WORK ITEM:
Look over the listing below and report how many of its lines contain the string "персональных", with no other words.

SUPPLIED RECORDS:

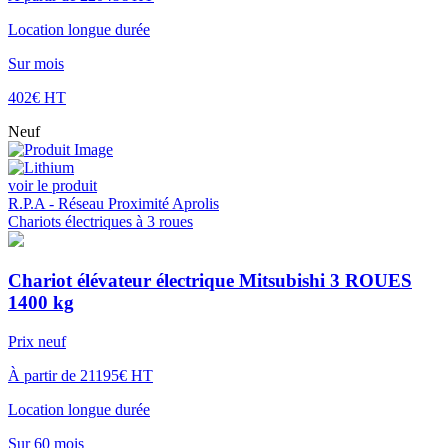
Location longue durée
Sur mois
402€ HT
Neuf
voir le produit
R.P.A - Réseau Proximité Aprolis
Chariots électriques à 3 roues
Chariot élévateur électrique Mitsubishi 3 ROUES
1400 kg
Prix neuf
À partir de 21195€ HT
Location longue durée
Sur 60 mois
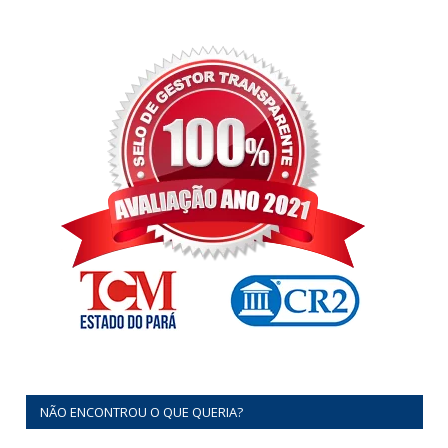
NÃO ENCONTROU O QUE QUERIA?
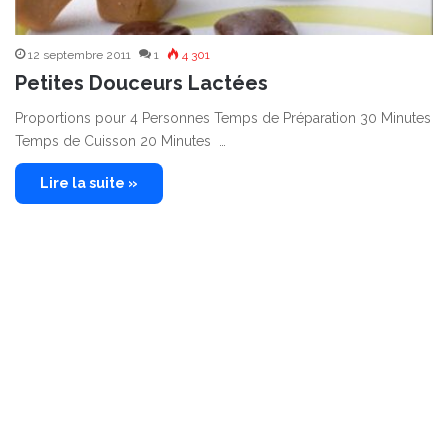
12 septembre 2011
1
4 301
Petites Douceurs Lactées
Proportions pour 4 Personnes Temps de Préparation 30 Minutes
Temps de Cuisson 20 Minutes …
Lire la suite »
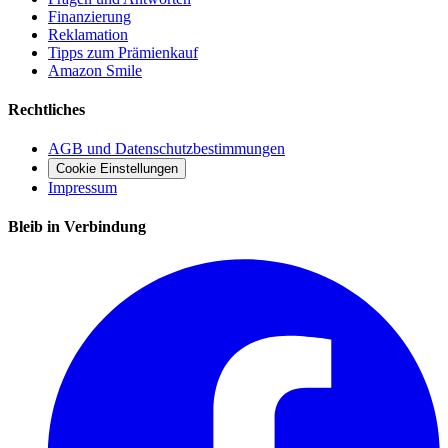
Finanzierung
Reklamation
Tipps zum Prämienkauf
Amazon Smile
Rechtliches
AGB und Datenschutzbestimmungen
Cookie Einstellungen
Impressum
Bleib in Verbindung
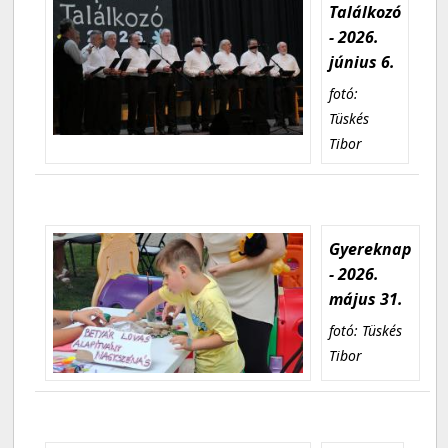
Találkozó
- 2026.
június 6.
fotó:
Tüskés
Tibor
Gyereknap
- 2026.
május 31.
fotó: Tüskés
Tibor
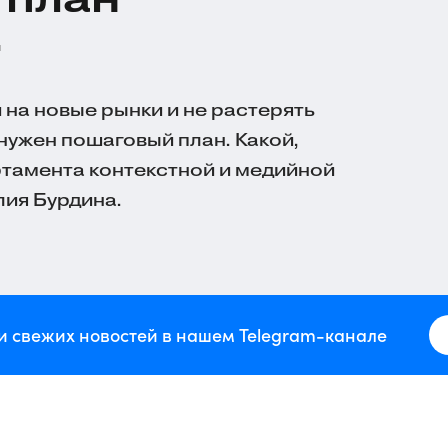
й
и на новые рынки и не растерять
нужен пошаговый план. Какой,
тамента контекстной и медийной
ия Бурдина.
и свежих новостей в нашем Telegram-канале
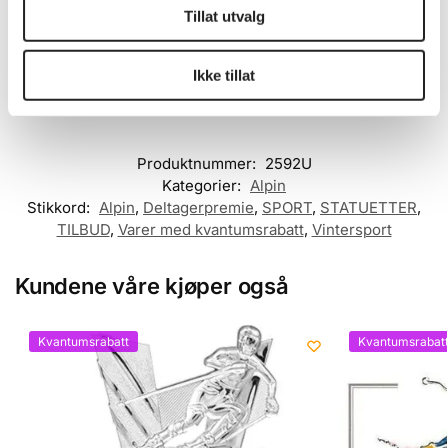
Tillat utvalg
på enkelte graveringsplater for å få plass.
En ting som er viktig å huske på: jo mer tekst som skrives, jo
mindre skrift-størrelse må man ha.
Ikke tillat
Produktnummer:
2592U
Kategorier:
Alpin
Stikkord:
Alpin
,
Deltagerpremie
,
SPORT
,
STATUETTER
,
TILBUD
,
Varer med kvantumsrabatt
,
Vintersport
Kundene våre kjøper også
Kvantumsrabatt
Kvantumsrabat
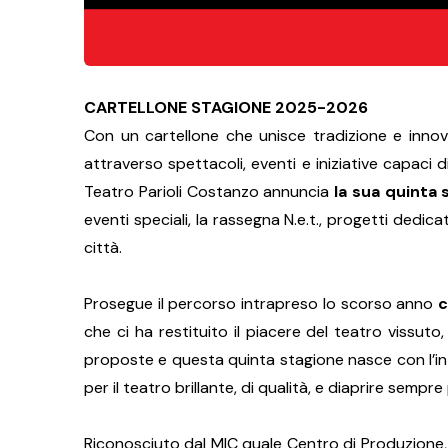
CARTELLONE STAGIONE 2025-2026
Con un cartellone che unisce tradizione e innov
attraverso spettacoli, eventi e iniziative capaci
Teatro Parioli Costanzo annuncia
la sua quinta 
eventi speciali, la rassegna N.e.t., progetti dedica
città.
Prosegue il percorso intrapreso lo scorso anno
c
che ci ha restituito il piacere del teatro vissut
proposte e questa quinta stagione nasce con l’intent
per il teatro brillante, di qualità, e diaprire sempre
Riconosciuto dal MIC quale Centro di Produzione, i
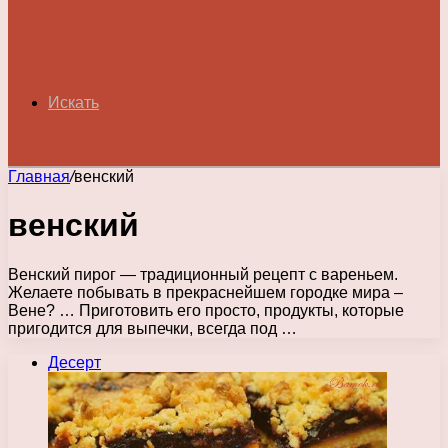
Искать
Главная
/
венский
венский
Венский пирог — традиционный рецепт с вареньем.
Желаете побывать в прекраснейшем городке мира –
Вене? … Приготовить его просто, продукты, которые
пригодится для выпечки, всегда под …
Десерт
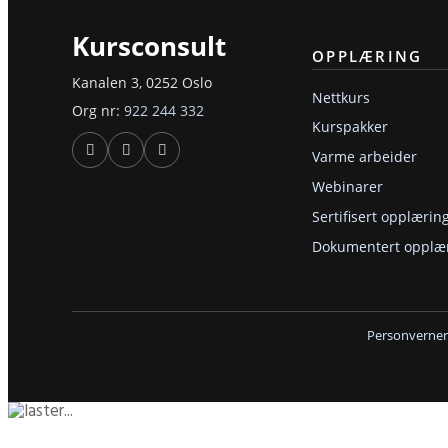
Kursconsult
OPPLÆRING
Kanalen 3, 0252 Oslo
Nettkurs
Org nr:
922 244 332
Kurspakker
Varme arbeider
Webinarer
Sertifisert opplærin
Dokumentert opplæ
Personverner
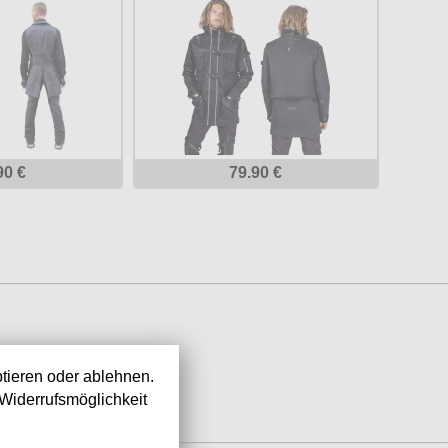
90 €
79.90 €
tieren oder ablehnen.
Widerrufsmöglichkeit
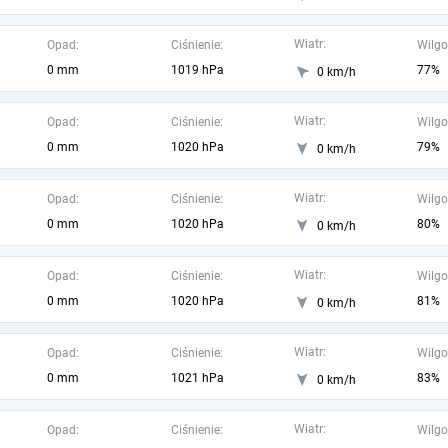
Wiatr:
Opad:
Ciśnienie:
Wilgo
0 mm
1019 hPa
77%
0 km/h
Wiatr:
Opad:
Ciśnienie:
Wilgo
0 mm
1020 hPa
79%
0 km/h
Wiatr:
Opad:
Ciśnienie:
Wilgo
0 mm
1020 hPa
80%
0 km/h
Wiatr:
Opad:
Ciśnienie:
Wilgo
0 mm
1020 hPa
81%
0 km/h
Wiatr:
Opad:
Ciśnienie:
Wilgo
0 mm
1021 hPa
83%
0 km/h
Wiatr:
Opad:
Ciśnienie:
Wilgo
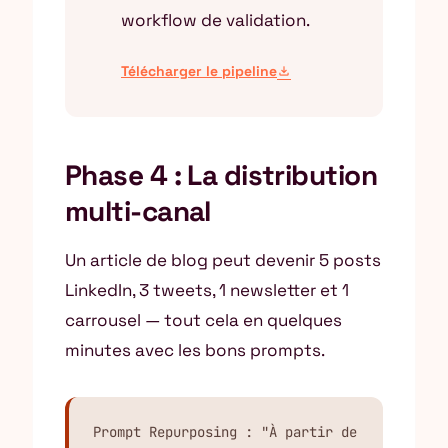
workflow de validation.
Télécharger le pipeline
download
Phase 4 : La distribution
multi-canal
Un article de blog peut devenir 5 posts
LinkedIn, 3 tweets, 1 newsletter et 1
carrousel — tout cela en quelques
minutes avec les bons prompts.
Prompt Repurposing : "À partir de 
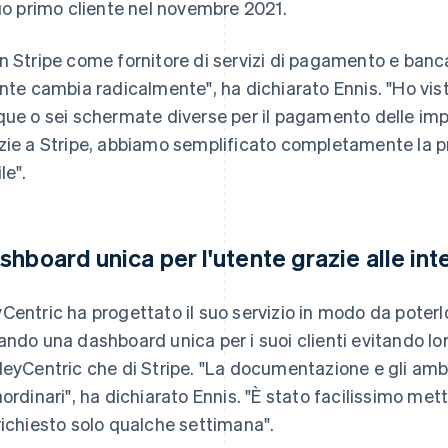
suo primo cliente nel novembre 2021.
n Stripe come fornitore di servizi di pagamento e banca
ente cambia radicalmente", ha dichiarato Ennis. "Ho vis
que o sei schermate diverse per il pagamento delle im
zie a Stripe, abbiamo semplificato completamente la 
le".
shboard unica per l'utente grazie alle int
Centric ha progettato il suo servizio in modo da poterl
ando una dashboard unica per i suoi clienti evitando lor
HeyCentric che di Stripe. "La documentazione e gli ambi
aordinari", ha dichiarato Ennis. "È stato facilissimo met
richiesto solo qualche settimana".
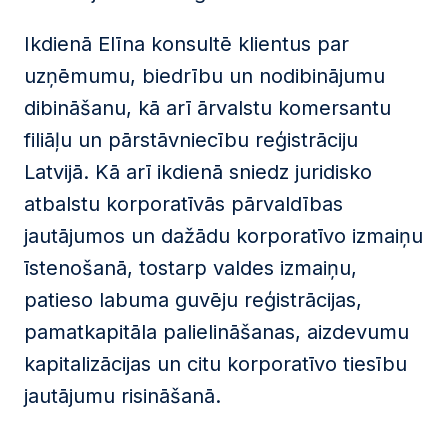
Ikdienā Elīna konsultē klientus par
uzņēmumu, biedrību un nodibinājumu
dibināšanu, kā arī ārvalstu komersantu
filiāļu un pārstāvniecību reģistrāciju
Latvijā. Kā arī ikdienā sniedz juridisko
atbalstu korporatīvās pārvaldības
jautājumos un dažādu korporatīvo izmaiņu
īstenošanā, tostarp valdes izmaiņu,
patieso labuma guvēju reģistrācijas,
pamatkapitāla palielināšanas, aizdevumu
kapitalizācijas un citu korporatīvo tiesību
jautājumu risināšanā.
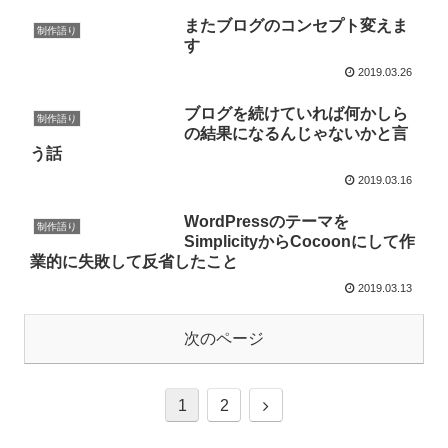
またブログのコンセプト変えま
制作語り
す
2019.03.26
ブログを続けていれば何かしら
制作語り
の結果になるんじゃないかと言
う話
2019.03.16
WordPressのテーマを
制作語り
SimplicityからCocoonにして作
業的に失敗して反省したこと
2019.03.13
次のページ
1
2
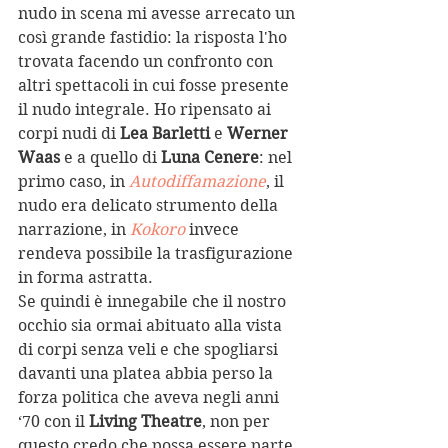
nudo in scena mi avesse arrecato un 
così grande fastidio: la risposta l'ho 
trovata facendo un confronto con 
altri spettacoli in cui fosse presente 
il nudo integrale. Ho ripensato ai 
corpi nudi di 
Lea Barletti 
e 
Werner 
Waas 
e a quello di 
Luna Cenere
: nel 
primo caso, in 
Autodiffamazione
, il 
nudo era delicato strumento della 
narrazione, in 
Kokoro
 invece 
rendeva possibile la trasfigurazione 
in forma astratta.
Se quindi è innegabile che il nostro 
occhio sia ormai abituato alla vista 
di corpi senza veli e che spogliarsi 
davanti una platea abbia perso la 
forza politica che aveva negli anni 
‘70 con il 
Living Theatre
, non per 
questo credo che possa essere parte 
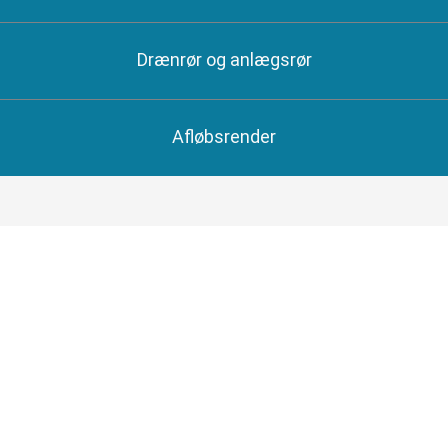
Drænrør og anlægsrør
Afløbsrender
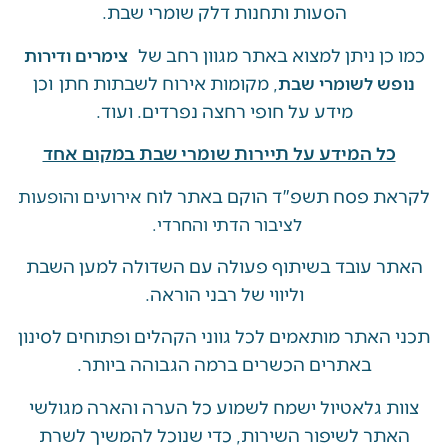
הסעות ותחנות דלק שומרי שבת.
ן ניתן למצוא באתר מגוון רחב של
צימרים ודירות
, מקומות אירוח לשבתות חתן וכן
ש לשומרי שבת
מידע על חופי רחצה נפרדים. ועוד.
ל המידע על תיירות שומרי שבת במקום אחד
 פסח תשפ"ד הוקם באתר לוח
אירועים והופעות
לציבור הדתי והחרדי.
 עובד בשיתוף פעולה עם השדולה למען השבת
וליווי של רבני הוראה.
האתר מותאמים לכל גווני הקהלים ופתוחים לסינון
באתרים הכשרים ברמה הגבוהה ביותר.
 גלאטיול ישמח לשמוע כל הערה והארה מגולשי
ר לשיפור השירות, כדי שנוכל להמשיך לשרת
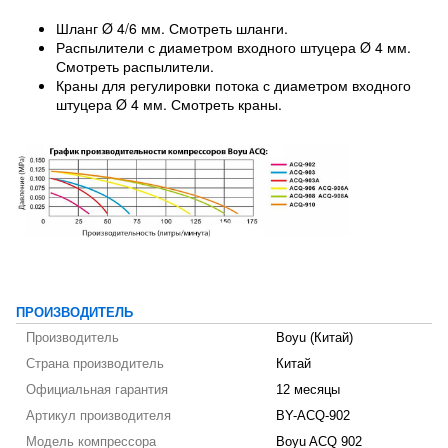
Шланг Ø 4/6 мм. Смотреть шланги.
Распылители с диаметром входного штуцера Ø 4 мм.
Смотреть распылители.
Краны для регулировки потока с диаметром входного
штуцера Ø 4 мм. Смотреть краны.
ПРОИЗВОДИТЕЛЬ
Производитель
Boyu (Китай)
Страна производитель
Китай
Официальная гарантия
12 месяцы
Артикул производителя
BY-ACQ-902
Модель компрессора
Boyu ACQ 902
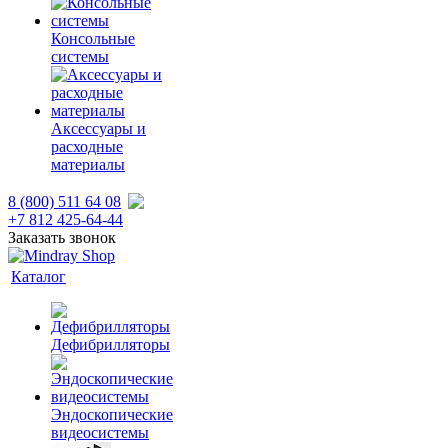
Консольные
системы
Аксессуары и
расходные
материалы
8 (800) 511 64 08
+7 812 425-64-44
Заказать звонок
Каталог
Дефибрилляторы
Эндоскопические
видеосистемы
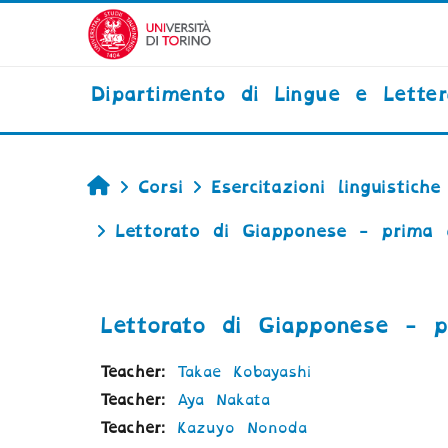
Vai al contenuto principale
Dipartimento di Lingue e Lette
Home
Corsi
Esercitazioni linguistiche
Lettorato di Giapponese - prima 
Lettorato di Giapponese - p
Teacher:
Takae Kobayashi
Teacher:
Aya Nakata
Teacher:
Kazuyo Nonoda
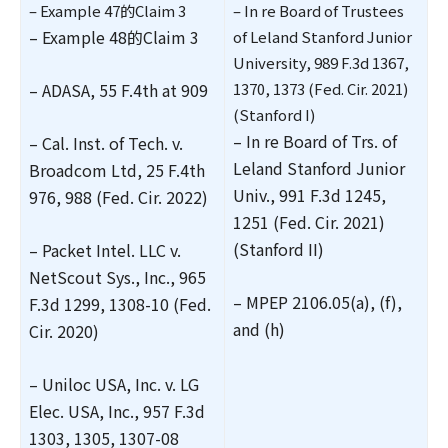
– Example 47的Claim 3
– In re Board of Trustees
– Example 48的Claim 3
of Leland Stanford Junior
University, 989 F.3d 1367,
– ADASA, 55 F.4th at 909
1370, 1373 (Fed. Cir. 2021)
(Stanford I)
– In re Board of Trs. of
– Cal. Inst. of Tech. v.
Leland Stanford Junior
Broadcom Ltd, 25 F.4th
Univ., 991 F.3d 1245,
976, 988 (Fed. Cir. 2022)
1251 (Fed. Cir. 2021)
(Stanford II)
– Packet Intel. LLC v.
NetScout Sys., Inc., 965
– MPEP 2106.05(a), (f),
F.3d 1299, 1308-10 (Fed.
and (h)
Cir. 2020)
– Uniloc USA, Inc. v. LG
Elec. USA, Inc., 957 F.3d
1303, 1305, 1307-08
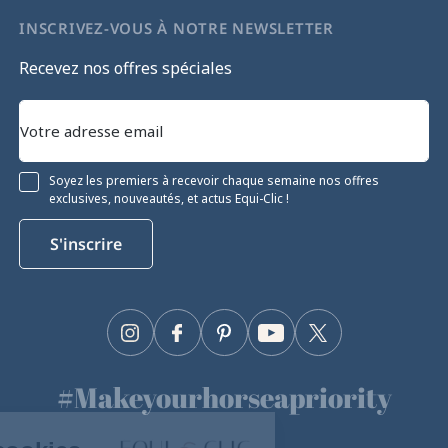
INSCRIVEZ-VOUS À NOTRE NEWSLETTER
Recevez nos offres spéciales
Soyez les premiers à recevoir chaque semaine nos offres
exclusives, nouveautés, et actus Equi-Clic !
S'inscrire
Instagram
Facebook
Pinterest
YouTube
Twitter
#Makeyourhorseapriority
Continuer sans accepter
🫶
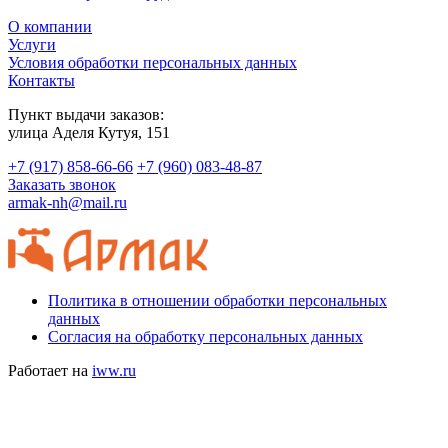
О компании
Услуги
Условия обработки персональных данных
Контакты
Пункт выдачи заказов:
​улица Аделя Кутуя, 151
+7 (917) 858-66-66
+7 (960) 083-48-87
Заказать звонок
armak-nh@mail.ru
Политика в отношении обработки персональных
данных
Согласия на обработку персональных данных
Работает на
iww.ru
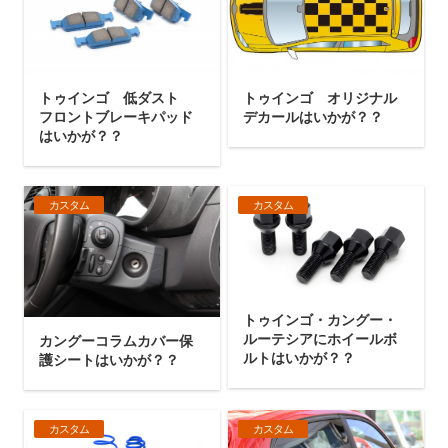
トゥインゴ 低ダスト
トゥインゴ オリジナル
フロントブレーキパッド
デカールはいかが？？
はいかが？？
カスタム
カスタム
トゥインゴ・カングー・
ルーテシアにホイールボ
カングーコラムカバー保
ルトはいかが？？
護シートはいかが？？
カスタム
カスタム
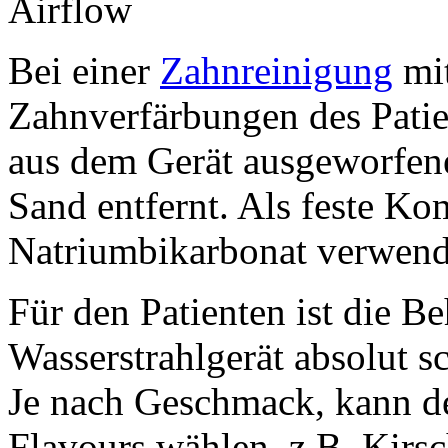
Airflow
Bei einer
Zahnreinigung
mit
Zahnverfärbungen des Patie
aus dem Gerät ausgeworfene
Sand entfernt. Als feste K
Natriumbikarbonat verwend
Für den Patienten ist die 
Wasserstrahlgerät absolut s
Je nach Geschmack, kann de
Flavours wählen, z.B. Kirs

PROBLEM SOLUTION:
3